## Opdracht
Som alle geldbedragen in Arubaanse florin op die in de tekst over de ontslagzaak tegen Safecom Security N.V. staan.

## Paginafragment
——

In deze zaak, die voor het Gerecht in Eerste Aanleg van Aruba werd behandeld, stond de vraag centraal of de gedaagde, die op staande voet was ontslagen door de naamloze vennootschap Safecom Security N.V., recht had op zijn volledige salaris. De gedaagde had in 2013 een salaris van Afl. 3.224,00 per maand, maar na het ontslag werd een vaststellingsovereenkomst gesloten waarin een afbouwregeling van het salaris werd afgesproken. De gedaagde stelde dat Safecom niet tijdig en volledig had betaald, en vorderde een bedrag van Afl. 35.923,75, vermeerderd met wettelijke verhogingen en rente.
De procedure begon met een verzoekschrift van de gedaagde op 25 augustus 2016, gevolgd door correspondentie tussen de partijen. Safecom vorderde in kort geding dat de gedaagde de executie van de vaststellingsovereenkomst zou staken, omdat deze de bedrijfsvoering in gevaar zou brengen. De voorzieningenrechter oordeelde dat de executie van de overeenkomst niet onaanvaardbaar was en dat Safecom in het ongelijk was gesteld. De rechter benadrukte dat bij de uitleg van de overeenkomst alle omstandigheden van het geval in acht moesten worden genomen, en dat de gedaagde recht had op de betaling van het afgesproken salaris.
Uiteindelijk wees de rechter de vordering van Safecom af en veroordeelde deze in de kosten van de procedure, die aan de kant van de gedaagde werden begroot op Afl. 1.800,00 aan salaris van de gemachtigde. Dit vonnis werd uitgesproken op 14 september 2016.

——

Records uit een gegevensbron

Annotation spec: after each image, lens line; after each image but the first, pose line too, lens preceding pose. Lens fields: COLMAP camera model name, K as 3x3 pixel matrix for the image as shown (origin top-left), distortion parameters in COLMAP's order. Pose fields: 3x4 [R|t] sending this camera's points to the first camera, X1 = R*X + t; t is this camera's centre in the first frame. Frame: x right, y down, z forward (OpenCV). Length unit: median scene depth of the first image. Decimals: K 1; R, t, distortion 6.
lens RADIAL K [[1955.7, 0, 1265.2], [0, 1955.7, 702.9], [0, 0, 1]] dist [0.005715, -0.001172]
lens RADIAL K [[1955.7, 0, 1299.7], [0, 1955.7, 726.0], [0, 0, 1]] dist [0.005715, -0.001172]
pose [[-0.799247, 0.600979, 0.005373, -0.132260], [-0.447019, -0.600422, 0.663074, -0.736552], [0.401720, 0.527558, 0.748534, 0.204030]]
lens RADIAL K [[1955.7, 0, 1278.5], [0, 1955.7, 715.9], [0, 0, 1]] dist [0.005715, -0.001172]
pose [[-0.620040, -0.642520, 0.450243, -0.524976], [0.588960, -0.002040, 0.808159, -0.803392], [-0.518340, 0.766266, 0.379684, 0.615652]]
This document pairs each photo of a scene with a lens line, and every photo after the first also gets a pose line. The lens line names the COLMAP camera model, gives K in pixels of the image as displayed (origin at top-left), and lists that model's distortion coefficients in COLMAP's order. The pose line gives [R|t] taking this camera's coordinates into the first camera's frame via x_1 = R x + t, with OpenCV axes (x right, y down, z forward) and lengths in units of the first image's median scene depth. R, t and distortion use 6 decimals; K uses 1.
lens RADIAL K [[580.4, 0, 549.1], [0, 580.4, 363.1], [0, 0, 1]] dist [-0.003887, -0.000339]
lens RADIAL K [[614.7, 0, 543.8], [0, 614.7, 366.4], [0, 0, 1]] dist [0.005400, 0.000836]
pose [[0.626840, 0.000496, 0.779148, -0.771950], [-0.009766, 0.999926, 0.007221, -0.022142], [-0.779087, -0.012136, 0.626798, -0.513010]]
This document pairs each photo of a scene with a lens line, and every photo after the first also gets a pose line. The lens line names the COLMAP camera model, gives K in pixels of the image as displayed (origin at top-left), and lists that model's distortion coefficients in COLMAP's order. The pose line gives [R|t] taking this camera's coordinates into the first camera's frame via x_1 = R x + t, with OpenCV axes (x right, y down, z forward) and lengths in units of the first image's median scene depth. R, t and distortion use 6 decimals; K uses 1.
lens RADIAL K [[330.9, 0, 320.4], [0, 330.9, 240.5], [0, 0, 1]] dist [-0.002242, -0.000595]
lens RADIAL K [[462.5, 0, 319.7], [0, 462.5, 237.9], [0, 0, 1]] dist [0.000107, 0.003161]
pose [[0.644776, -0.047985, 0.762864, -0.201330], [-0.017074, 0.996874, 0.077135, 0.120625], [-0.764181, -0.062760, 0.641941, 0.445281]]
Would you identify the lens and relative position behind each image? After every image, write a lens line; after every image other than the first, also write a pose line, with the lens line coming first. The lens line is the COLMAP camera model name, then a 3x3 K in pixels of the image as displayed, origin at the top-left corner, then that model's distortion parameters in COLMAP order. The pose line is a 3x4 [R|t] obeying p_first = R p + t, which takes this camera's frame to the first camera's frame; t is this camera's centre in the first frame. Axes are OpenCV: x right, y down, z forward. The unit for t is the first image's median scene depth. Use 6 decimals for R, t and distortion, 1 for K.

——

## Antwoord hieronder
Afl. 3.224,00
Afl. 35.923,75
Afl. 1.800,00